私の親しい友人達の話。彼女達は月1回程の頻度で、LINE通話をしながら「どうぶつの森」をするそうだ。
彼女達は近況報告もそこそこに、お互いが作った「島」を行き来する。そしてただただ、ファンタジーの世界を楽しむらしい。
例えば、2人で暖炉にあたりながらボーッと炎を眺めるなどして。その間じっと無言で過ごすんだとか。
……私はそんな時間の過ごし方に、憧れる。
いつからだろう。無言の時間が過ごせなくなったのは
私が憧れているのは、その「無言で過ごす」という行為なのか、それとも「無言で過ごせる」2人の関係性なのか。……おそらくはその、両方なのだと思う。
私は誰かと無言で過ごすことが得意ではない。対面であっても、電話やビデオ通話であっても。私と相手との間を無音で流れていく、時間や空気。私にとってそれはなんだか、居心地が悪いものなのだ。
高校生の頃などを思い返せば、こんな気まずさを経験したことは無かったように思う。
日々、親や兄弟以上に顔を合わせる友人や彼氏。そんな相手と話していると、会話が途切れるということがそもそもなかった。たまに訪れる無言の時間にしたって、大して気に止めたことはなかったのだ。
なのにどうして。今の私は、無言の時間に苦手意識を持つようになってしまったのだろう。
ちなみに、今の私が無言の時間をリラックスして過ごせる相手は、息子達ぐらいのものだ。もはや共に暮らす旦那といる時ですら、無言が続くと居心地が悪い。
まぁそれは旦那も私も、かなりのおしゃべり好きだからというだけなのだけれど。基本的にお互いがおしゃべりが好きな場合は、自由にしゃべくっていても問題ない。
……しかし、おしゃべりが嫌いだというわけでもない、私の友人達。

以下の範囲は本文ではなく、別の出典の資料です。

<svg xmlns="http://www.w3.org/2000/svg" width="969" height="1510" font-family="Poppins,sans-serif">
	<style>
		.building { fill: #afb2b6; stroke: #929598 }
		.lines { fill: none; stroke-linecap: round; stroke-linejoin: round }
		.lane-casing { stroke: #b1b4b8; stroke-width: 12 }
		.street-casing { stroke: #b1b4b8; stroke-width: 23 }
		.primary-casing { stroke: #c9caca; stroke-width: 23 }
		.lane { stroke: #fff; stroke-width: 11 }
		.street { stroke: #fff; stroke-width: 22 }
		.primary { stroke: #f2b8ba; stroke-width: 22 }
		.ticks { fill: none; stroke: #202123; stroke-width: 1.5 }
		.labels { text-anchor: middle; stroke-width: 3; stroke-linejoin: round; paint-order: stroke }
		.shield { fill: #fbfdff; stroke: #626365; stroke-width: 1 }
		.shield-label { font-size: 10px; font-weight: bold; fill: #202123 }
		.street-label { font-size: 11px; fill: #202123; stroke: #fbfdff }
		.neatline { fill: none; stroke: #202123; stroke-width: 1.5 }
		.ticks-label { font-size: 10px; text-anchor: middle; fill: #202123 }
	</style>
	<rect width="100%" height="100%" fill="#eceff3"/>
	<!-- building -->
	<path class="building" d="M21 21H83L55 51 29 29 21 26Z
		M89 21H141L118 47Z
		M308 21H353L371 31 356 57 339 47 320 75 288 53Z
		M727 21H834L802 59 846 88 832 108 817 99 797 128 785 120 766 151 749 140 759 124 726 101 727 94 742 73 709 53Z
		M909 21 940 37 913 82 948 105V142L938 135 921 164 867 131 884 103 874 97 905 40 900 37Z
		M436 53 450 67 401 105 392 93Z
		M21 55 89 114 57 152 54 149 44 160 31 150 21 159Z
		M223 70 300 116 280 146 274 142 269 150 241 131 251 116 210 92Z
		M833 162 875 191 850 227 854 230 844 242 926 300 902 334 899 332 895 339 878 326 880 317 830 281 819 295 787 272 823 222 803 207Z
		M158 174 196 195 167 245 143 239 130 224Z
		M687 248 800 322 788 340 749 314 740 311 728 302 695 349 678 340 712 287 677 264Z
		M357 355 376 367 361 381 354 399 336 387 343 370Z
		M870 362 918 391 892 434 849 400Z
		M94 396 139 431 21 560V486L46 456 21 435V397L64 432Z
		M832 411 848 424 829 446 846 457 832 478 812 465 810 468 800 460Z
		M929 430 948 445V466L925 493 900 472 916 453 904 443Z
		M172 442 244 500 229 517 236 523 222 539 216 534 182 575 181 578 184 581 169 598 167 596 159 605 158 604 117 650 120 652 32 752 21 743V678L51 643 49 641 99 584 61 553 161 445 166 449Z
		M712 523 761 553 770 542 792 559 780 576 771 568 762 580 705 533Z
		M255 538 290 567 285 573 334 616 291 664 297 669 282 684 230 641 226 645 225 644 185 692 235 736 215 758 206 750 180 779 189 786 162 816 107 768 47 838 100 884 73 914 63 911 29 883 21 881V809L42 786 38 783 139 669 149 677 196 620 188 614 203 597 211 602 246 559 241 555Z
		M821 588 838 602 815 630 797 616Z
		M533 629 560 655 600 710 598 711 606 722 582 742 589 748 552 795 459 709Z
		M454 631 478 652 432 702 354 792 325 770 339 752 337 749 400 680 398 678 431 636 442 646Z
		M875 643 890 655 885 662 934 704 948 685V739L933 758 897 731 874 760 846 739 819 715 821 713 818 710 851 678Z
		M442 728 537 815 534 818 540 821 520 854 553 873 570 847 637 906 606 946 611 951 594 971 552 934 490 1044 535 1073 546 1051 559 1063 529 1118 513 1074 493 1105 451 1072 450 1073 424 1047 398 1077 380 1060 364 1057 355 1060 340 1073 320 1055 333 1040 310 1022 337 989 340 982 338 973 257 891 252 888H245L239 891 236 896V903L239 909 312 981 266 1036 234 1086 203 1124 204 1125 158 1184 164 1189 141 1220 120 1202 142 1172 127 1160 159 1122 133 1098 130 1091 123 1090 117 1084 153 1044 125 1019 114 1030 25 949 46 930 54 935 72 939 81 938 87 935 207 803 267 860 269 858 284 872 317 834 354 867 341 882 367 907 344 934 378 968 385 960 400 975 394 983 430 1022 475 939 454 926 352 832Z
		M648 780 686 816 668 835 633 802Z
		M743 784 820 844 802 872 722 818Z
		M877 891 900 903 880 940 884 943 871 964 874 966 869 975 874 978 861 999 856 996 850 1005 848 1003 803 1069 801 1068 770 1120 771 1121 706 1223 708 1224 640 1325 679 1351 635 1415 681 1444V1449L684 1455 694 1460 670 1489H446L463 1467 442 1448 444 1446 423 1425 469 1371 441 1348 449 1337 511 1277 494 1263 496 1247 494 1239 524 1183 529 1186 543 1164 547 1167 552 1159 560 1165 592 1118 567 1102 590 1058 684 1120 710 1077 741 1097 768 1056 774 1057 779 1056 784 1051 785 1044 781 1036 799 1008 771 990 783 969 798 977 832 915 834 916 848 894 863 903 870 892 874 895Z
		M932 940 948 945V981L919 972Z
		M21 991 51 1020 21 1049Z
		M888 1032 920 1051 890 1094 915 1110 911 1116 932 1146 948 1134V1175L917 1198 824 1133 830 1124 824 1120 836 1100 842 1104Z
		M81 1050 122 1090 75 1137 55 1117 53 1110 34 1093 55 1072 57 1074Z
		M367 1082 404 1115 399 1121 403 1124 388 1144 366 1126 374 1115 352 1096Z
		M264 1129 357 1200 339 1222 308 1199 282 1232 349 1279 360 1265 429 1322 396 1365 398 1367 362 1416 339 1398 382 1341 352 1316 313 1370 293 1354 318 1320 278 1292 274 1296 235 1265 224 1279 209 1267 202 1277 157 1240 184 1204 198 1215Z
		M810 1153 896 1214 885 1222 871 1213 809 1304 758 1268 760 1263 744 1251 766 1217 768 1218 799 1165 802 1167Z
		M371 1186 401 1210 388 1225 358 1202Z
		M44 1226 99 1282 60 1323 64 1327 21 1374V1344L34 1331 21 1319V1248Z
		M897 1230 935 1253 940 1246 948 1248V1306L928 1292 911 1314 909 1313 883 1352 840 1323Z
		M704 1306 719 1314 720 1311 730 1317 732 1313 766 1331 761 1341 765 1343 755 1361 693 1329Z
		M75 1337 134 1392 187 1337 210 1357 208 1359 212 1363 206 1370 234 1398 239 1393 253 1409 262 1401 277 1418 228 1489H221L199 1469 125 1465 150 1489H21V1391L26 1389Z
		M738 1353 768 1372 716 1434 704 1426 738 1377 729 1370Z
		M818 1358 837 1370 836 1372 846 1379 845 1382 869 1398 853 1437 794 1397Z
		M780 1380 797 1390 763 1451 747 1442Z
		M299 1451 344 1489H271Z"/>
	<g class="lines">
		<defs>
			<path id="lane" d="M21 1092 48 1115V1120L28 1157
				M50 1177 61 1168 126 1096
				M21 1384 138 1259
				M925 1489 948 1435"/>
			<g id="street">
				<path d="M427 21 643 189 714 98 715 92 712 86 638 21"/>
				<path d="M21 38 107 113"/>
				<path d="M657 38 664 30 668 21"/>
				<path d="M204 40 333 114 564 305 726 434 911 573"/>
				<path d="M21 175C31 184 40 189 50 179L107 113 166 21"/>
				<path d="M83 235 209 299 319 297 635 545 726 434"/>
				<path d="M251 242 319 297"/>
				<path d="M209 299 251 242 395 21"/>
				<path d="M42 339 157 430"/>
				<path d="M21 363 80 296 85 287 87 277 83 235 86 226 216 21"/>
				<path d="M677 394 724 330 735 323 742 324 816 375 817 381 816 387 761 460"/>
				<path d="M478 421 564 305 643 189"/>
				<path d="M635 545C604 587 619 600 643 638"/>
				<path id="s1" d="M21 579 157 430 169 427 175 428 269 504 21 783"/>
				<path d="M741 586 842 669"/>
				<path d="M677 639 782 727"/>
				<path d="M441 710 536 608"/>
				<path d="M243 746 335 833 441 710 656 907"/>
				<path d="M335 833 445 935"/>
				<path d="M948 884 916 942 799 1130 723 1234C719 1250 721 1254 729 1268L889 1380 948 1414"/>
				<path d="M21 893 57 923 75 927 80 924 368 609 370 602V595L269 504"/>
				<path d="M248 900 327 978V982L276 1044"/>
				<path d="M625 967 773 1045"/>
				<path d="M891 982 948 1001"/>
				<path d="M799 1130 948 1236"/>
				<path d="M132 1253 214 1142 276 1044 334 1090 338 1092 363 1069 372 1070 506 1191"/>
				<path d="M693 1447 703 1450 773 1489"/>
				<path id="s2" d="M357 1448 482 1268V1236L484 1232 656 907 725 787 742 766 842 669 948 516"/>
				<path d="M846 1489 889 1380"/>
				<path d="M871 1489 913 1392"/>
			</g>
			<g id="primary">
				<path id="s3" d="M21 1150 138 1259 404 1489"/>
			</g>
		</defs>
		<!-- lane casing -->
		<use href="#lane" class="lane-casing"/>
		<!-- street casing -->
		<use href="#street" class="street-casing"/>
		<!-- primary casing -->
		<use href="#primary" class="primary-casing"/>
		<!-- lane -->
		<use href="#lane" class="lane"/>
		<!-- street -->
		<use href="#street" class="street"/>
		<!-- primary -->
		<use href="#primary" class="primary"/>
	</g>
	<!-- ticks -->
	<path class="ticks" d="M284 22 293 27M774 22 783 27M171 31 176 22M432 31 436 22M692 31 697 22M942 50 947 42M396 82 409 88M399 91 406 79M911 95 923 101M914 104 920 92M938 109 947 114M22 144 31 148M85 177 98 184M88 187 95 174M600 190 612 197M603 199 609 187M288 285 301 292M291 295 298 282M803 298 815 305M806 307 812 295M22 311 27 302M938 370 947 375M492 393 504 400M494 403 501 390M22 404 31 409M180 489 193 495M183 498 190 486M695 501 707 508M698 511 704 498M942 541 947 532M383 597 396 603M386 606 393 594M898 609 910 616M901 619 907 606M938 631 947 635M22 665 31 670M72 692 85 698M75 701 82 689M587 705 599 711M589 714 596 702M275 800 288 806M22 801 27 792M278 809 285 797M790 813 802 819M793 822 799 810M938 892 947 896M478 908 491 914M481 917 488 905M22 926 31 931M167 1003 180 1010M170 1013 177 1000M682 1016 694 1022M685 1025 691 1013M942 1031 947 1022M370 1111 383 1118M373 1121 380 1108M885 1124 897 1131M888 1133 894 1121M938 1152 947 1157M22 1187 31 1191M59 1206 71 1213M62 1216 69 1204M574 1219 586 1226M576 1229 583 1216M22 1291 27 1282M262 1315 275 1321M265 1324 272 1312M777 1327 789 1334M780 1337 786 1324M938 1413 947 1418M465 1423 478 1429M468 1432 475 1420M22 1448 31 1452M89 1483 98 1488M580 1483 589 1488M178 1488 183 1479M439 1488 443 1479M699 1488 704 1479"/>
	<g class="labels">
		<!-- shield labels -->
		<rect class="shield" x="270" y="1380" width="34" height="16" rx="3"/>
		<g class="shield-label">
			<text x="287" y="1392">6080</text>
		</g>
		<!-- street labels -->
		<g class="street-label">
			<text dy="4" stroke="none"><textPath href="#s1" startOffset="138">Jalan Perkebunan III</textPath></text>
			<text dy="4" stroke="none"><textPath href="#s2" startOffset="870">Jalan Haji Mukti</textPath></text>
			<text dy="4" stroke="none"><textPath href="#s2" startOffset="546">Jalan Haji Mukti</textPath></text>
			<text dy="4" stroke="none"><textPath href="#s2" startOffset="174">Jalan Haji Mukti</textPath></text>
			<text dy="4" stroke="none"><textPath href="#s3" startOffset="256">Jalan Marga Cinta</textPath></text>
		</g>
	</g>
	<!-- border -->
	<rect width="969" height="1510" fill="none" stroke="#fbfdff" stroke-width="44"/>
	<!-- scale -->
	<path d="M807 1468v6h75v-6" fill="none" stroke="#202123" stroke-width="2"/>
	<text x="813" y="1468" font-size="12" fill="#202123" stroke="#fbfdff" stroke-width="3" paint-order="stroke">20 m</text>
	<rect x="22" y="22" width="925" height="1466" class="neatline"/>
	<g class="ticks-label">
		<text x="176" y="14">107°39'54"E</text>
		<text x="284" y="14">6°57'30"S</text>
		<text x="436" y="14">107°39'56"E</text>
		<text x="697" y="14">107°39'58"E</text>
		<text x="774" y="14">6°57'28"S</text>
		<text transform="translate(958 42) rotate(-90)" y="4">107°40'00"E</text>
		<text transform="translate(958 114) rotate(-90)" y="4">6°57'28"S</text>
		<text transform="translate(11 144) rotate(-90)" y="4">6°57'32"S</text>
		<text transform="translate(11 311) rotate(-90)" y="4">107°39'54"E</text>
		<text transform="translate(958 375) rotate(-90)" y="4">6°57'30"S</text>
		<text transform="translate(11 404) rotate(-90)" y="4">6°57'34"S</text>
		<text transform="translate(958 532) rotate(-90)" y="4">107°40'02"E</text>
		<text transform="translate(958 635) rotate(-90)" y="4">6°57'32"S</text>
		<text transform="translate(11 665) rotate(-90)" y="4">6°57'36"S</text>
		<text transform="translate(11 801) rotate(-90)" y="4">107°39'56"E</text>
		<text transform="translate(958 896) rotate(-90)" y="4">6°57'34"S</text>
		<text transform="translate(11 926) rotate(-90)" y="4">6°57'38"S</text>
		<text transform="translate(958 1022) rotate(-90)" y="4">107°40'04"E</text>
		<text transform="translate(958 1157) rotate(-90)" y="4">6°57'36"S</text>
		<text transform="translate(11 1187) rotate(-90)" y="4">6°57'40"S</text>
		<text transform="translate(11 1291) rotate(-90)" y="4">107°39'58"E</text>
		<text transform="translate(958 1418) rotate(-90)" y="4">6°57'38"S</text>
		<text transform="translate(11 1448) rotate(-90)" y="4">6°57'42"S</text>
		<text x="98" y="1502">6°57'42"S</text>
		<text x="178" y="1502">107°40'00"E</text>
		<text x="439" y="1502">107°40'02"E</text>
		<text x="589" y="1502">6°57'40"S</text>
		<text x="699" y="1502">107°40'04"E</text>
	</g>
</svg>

彼女達の、暖炉の炎を見ながら無言でいられる、その関係性。……やっぱり、憧れるんだよなぁ……。
子ども、コロナ禍…。贅沢な時間の使い方をしなくなって久しい
「ノンバーバル・コミュニケーション」「非言語コミュニケーション」。それを彼女達のように、ゲームとLINE通話を介してというのは、中々にレベルが高いのかもしれない。
「電話をしていたら、気付いたら3~4時間経っていた」とか、そんなゆとりのあるコミュニケーションの取り方をしなくなってから久しい主婦の私は、どんどんノンバーバル・コミュニケーションが下手くそになっている気がする。
私には子どもがいるということに加えて、このコロナ禍だ。友達の家に泊まりに行って、夜通し話すなんてことは、最近めっきり無くなった。日々顔を合わせる親しいママ友とランチをするにしても、各家庭のお迎えの時間にタイムリミットが発生する。最近の私は何をするにしたって、「気付いたら3~4時間経っていた」というような、贅沢な時間の使い方をしてない。
今の私がもしも誰かと、本物の暖炉を前にしたとしても。何かしらの話題を探して、相手とのおしゃべりを止めないようにするだろう。それは「この人と過ごす時間を無駄にできない」という感覚が、今の私に、過剰にあるからなのだと思う。
無言の時間が成り立つのは、「無駄ではない」という意識があるから
しかし私の友人達は、暖炉の炎を眺めている時間を、決して無駄にしているわけではない。無言のLINE通話を「ノンバーバル・コミュニケーション」に含めるかどうかは微妙だが、それでも彼女達はその時間、同じ「島」にいて、同じ炎を眺めている。
そして2人は、無言の時間の居心地のよさを、共有している。それはつまり、「この時間は無駄ではない」という、意識の共有だ。私が羨ましいと感じるのは、おそらくそこなのだ。
無言で過ごしていても。むしろ、無言で過ごせる程に。「あなたと過ごす時間は貴重なのだ」という意識が、彼女達の間では共有されている。私はそんな2人が素敵だと思う。そしてそんな時間の過ごし方を、きっと私は当分できない。だからこそ、憧れるのだ。
私もいつか、誰かと暖炉にあたりながら、炎を眺めて、無言で過ごしてみたい。